October is late in the year to be sailing. It’s cold. An icy rind is forming around the shore and a blanket of frost now rarely releases its grip on the land. We took the boat out for one of our last trips of the season. The bay we sailed into, only a short distance from Nuuk, was home to the rusty wreck of a fishing boat, resting half-submerged on its side. I could hear a waterfall nearby, but could not see it. Around the wide bay, I spotted two, three, four summer cabins in the hills.

“It’s a bit busy here isn’t it?” I asked my husband, before realising the absurdity of my comment; there was not soul around, not a boat in sight. Just us.

In the late afternoon, clear skies overhead, the temperature was falling fast, and an oily slick of ice began to appear on the sea around us. Our little family huddled under warm blankets into the evening, frozen breaths condensing above us.

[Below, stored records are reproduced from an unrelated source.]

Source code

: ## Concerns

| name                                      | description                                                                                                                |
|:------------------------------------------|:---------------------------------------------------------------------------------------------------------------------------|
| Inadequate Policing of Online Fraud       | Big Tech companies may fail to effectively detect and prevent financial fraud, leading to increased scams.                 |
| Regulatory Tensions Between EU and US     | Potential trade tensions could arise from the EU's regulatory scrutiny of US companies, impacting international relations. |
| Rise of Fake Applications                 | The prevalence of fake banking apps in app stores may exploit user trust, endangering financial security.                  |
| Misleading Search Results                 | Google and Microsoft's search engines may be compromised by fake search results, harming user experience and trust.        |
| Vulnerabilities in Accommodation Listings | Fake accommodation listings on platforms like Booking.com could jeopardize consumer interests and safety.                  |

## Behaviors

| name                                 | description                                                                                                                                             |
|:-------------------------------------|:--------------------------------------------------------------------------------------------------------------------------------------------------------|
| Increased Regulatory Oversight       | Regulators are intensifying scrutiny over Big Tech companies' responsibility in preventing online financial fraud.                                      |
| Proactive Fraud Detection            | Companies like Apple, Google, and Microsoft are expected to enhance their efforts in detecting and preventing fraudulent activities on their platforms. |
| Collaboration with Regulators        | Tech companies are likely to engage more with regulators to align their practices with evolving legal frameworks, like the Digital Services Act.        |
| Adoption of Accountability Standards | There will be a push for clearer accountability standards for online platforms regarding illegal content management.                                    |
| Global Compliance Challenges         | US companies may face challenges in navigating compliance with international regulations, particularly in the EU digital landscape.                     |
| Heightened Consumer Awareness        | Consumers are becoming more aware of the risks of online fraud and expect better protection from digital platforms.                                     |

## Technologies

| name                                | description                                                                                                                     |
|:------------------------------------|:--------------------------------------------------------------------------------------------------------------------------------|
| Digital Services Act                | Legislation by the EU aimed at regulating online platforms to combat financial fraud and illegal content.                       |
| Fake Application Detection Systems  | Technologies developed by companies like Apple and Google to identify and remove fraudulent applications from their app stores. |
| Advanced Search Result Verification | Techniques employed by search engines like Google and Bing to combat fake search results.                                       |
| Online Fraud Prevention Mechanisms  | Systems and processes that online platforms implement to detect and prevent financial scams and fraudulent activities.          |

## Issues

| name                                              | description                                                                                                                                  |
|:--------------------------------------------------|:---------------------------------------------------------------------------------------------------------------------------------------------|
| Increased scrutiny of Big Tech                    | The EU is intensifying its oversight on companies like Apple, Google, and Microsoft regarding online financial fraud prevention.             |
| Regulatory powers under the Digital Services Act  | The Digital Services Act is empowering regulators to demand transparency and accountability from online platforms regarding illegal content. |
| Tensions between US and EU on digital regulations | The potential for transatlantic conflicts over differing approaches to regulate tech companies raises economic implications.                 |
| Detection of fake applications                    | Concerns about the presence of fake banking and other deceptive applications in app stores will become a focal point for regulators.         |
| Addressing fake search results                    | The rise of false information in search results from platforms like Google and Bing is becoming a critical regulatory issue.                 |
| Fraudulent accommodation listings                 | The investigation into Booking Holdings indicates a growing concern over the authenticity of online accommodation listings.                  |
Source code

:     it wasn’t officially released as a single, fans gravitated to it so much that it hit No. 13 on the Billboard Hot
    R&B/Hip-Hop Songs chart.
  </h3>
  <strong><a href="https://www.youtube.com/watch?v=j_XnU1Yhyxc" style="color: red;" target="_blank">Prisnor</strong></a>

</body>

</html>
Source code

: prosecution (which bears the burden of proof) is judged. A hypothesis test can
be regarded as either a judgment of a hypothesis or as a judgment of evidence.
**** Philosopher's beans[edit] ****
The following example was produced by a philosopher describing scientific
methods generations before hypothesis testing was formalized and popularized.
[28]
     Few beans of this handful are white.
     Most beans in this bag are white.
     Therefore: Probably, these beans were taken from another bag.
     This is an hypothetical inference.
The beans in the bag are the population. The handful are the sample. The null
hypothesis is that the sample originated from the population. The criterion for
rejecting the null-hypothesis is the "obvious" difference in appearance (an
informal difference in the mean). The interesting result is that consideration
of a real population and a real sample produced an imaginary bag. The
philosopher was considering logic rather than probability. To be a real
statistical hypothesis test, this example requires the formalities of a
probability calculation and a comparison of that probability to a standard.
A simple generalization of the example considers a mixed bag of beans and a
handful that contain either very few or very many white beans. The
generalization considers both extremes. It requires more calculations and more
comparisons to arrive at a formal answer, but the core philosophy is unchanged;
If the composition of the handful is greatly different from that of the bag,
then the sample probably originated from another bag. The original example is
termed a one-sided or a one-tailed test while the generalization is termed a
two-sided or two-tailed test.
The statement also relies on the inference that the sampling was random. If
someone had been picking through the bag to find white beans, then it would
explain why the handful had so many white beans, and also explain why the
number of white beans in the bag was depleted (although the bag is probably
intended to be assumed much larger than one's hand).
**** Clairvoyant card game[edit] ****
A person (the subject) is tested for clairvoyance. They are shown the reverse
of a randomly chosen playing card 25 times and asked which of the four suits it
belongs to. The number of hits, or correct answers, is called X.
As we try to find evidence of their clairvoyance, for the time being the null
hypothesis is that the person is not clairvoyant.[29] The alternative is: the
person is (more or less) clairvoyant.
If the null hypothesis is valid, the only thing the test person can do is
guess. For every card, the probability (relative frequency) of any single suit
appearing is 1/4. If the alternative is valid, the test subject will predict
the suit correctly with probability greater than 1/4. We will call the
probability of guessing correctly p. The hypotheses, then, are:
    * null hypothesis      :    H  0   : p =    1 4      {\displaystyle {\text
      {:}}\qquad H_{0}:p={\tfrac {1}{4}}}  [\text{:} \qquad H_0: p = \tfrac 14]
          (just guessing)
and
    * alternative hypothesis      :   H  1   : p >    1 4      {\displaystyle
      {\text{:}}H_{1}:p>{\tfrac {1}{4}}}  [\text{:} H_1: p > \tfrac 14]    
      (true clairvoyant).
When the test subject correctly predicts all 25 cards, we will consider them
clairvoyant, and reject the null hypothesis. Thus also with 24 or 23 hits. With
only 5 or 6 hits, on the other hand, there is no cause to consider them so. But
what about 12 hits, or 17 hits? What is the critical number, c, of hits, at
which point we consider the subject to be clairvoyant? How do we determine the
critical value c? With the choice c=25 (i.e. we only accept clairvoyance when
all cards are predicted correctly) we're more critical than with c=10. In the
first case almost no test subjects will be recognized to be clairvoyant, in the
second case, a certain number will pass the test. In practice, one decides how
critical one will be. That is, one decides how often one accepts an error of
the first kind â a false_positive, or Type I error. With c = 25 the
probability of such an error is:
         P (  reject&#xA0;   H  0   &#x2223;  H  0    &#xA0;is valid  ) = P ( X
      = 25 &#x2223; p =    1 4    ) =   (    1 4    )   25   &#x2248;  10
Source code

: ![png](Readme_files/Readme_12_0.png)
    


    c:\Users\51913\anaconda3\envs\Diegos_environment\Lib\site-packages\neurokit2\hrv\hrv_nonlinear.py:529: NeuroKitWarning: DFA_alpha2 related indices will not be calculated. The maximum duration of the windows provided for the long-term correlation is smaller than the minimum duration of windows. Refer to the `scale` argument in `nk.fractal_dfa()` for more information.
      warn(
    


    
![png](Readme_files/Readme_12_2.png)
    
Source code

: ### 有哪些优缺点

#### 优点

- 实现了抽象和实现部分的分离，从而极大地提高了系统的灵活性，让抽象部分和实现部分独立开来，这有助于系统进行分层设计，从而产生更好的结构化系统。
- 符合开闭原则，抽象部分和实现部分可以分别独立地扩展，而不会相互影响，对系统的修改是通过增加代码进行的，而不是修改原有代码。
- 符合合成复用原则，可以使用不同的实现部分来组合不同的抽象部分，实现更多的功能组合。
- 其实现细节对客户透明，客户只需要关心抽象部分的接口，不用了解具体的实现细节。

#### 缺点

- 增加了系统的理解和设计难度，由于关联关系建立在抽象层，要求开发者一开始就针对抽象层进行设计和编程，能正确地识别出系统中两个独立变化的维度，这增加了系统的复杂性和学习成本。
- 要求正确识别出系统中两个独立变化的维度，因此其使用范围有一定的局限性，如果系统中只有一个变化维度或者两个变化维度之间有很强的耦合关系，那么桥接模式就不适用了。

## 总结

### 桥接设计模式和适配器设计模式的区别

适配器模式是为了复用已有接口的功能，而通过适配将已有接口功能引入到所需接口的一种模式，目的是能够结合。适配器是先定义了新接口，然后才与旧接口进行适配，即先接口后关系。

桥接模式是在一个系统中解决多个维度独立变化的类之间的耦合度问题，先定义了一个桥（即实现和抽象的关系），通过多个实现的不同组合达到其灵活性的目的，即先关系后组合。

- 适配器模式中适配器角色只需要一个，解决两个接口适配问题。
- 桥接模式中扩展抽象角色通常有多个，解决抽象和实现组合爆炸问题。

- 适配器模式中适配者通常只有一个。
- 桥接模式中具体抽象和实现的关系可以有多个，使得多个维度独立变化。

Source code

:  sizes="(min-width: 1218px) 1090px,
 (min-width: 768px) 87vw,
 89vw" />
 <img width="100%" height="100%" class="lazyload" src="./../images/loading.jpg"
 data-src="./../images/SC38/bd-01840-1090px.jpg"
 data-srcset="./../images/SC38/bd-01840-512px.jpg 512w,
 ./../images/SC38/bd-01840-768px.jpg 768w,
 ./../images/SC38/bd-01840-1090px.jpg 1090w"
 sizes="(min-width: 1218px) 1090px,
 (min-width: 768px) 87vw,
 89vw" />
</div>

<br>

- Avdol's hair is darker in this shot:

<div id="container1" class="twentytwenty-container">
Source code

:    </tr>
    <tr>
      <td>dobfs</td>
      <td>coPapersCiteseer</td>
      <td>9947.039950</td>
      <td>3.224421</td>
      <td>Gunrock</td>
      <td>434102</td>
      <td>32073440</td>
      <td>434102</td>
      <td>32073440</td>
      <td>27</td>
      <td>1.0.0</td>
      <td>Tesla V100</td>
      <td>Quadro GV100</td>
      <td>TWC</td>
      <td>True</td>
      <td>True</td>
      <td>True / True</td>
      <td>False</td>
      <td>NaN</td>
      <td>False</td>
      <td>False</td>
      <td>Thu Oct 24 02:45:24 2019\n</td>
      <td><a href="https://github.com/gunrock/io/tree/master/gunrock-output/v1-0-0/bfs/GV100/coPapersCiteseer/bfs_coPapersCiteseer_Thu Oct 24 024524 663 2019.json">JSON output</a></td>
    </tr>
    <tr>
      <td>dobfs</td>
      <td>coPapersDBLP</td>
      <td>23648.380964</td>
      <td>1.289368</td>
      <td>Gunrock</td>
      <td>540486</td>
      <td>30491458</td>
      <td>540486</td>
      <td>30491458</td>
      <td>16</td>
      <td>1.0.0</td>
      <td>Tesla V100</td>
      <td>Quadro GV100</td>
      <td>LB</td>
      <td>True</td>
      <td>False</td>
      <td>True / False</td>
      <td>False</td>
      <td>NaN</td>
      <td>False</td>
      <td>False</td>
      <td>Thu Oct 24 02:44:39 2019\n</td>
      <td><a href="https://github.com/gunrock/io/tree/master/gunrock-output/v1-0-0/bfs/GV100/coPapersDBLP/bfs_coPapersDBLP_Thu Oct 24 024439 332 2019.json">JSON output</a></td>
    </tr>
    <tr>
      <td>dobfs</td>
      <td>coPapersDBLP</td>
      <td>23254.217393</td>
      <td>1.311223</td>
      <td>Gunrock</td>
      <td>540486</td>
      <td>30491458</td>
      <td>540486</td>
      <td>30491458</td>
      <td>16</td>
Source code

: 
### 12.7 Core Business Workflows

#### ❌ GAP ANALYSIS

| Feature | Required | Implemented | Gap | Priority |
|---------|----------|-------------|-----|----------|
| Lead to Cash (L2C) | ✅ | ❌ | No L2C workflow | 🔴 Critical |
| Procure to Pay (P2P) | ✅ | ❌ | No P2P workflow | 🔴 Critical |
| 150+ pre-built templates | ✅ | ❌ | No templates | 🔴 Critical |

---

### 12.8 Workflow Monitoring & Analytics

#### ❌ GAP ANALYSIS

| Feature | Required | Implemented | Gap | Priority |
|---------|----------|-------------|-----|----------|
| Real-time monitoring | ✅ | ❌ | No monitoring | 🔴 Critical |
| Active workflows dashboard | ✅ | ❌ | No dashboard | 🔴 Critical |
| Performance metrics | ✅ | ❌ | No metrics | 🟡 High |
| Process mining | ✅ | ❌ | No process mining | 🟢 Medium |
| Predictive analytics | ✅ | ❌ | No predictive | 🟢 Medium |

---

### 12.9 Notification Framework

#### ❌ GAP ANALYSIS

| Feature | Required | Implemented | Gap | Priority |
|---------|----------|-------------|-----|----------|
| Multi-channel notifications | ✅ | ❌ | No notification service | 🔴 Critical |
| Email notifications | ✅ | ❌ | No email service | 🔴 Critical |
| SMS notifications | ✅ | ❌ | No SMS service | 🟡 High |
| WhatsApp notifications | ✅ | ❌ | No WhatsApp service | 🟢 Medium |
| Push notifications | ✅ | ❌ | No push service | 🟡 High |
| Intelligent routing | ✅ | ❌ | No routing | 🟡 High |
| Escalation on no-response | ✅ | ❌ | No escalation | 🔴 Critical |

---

Around two in the morning an ominous grinding, crunching noise woke us.

“What’s that?” I asked.
“I think it’s ice” my husband replied.

We leapt up. The sea had frozen around us. We were sitting in a broad plate of thin sea ice. Every few minutes the anchor chain tightened against the drifting ice before tearing through it with a juddering crunch, and the parted ice would grind past the hull. Pacing the frigid cabin, lit by the dim light of the GPS, I could see the concern on his face. We weren’t in an ice breaker. There was noone around. Hours of dropping temperatures lay ahead before sunrise. And yet the prospect of weighing anchor in the icy darkness was unappealing. Finally, reluctantly, we concluded that the safest of two unsafe options was to move.

My husband steered the boat through the darkness, while I stood with my head out of the sunroof – or moon roof in this case – directing him through the ice toward the moonlight flickering on the open water at the mouth of the bay, eyeing the ghostly icebergs crouching in the dark. The crunching stopped as we slid out into the black water. Dressed in a freezer suit, and tied to the boat by a line, my husband climbed over our sleeping son, out of the hatch onto the icy deck, and dropped the anchor. We waited, quiet, relieved, checking that the anchor would hold.

Above us, a broad sweep of green light surged in an arc across the sky, a quivering green fire above the silhouette of dark hills, reflected across the mirror of ice we’d left behind in the bay. Now four in the morning, the lights fading, we climbed beneath the warm covers and plunged back into deep and welcome sleep.